**OPDRACHTOMSCHRIJVING**: Schrijf de regels uit de records hieronder letterlijk over, beginnend bij het begin van de records en eindigend bij de regel waarin "אני מסכים/ה לתקנון השירות" staat.

Opgeslagen records
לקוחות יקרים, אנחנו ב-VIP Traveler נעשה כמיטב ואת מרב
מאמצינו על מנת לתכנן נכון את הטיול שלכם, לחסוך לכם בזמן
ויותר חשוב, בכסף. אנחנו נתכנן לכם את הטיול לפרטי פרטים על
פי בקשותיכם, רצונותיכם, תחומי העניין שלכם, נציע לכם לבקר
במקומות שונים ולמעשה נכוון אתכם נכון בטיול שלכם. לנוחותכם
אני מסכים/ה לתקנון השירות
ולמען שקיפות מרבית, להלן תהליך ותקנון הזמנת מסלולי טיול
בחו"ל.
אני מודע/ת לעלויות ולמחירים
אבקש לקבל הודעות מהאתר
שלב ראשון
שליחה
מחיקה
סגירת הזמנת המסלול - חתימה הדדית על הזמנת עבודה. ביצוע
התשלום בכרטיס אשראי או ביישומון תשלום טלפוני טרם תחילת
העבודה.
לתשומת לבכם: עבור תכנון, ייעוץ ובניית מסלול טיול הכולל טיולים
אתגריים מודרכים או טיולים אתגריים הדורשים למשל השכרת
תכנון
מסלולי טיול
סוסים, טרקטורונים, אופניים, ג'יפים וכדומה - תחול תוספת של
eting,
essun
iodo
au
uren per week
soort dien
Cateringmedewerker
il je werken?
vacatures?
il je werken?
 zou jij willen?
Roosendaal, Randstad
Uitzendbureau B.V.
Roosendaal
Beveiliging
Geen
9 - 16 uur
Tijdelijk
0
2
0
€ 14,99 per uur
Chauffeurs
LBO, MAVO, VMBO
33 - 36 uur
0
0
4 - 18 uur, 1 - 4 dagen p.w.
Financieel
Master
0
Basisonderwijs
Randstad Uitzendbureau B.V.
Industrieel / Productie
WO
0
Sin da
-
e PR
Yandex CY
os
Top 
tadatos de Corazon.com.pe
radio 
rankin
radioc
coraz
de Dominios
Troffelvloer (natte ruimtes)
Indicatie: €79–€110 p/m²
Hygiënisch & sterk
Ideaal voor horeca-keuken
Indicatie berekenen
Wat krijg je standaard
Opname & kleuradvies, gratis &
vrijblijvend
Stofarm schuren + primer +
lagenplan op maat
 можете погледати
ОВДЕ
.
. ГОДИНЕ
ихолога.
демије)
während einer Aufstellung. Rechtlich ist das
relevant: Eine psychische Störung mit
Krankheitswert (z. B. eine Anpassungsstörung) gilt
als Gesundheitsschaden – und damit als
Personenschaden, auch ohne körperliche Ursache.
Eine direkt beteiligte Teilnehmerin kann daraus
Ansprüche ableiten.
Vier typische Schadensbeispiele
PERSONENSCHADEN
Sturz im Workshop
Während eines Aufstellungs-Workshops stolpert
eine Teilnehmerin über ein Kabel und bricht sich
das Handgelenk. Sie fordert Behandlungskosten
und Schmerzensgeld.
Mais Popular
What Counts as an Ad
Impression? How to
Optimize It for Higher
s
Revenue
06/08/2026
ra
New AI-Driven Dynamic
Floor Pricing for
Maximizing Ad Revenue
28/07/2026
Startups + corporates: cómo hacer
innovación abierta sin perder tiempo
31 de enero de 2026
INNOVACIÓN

**UITWERKING**:
לקוחות יקרים, אנחנו ב-VIP Traveler נעשה כמיטב ואת מרב
מאמצינו על מנת לתכנן נכון את הטיול שלכם, לחסוך לכם בזמן
ויותר חשוב, בכסף. אנחנו נתכנן לכם את הטיול לפרטי פרטים על
פי בקשותיכם, רצונותיכם, תחומי העניין שלכם, נציע לכם לבקר
במקומות שונים ולמעשה נכוון אתכם נכון בטיול שלכם. לנוחותכם
אני מסכים/ה לתקנון השירות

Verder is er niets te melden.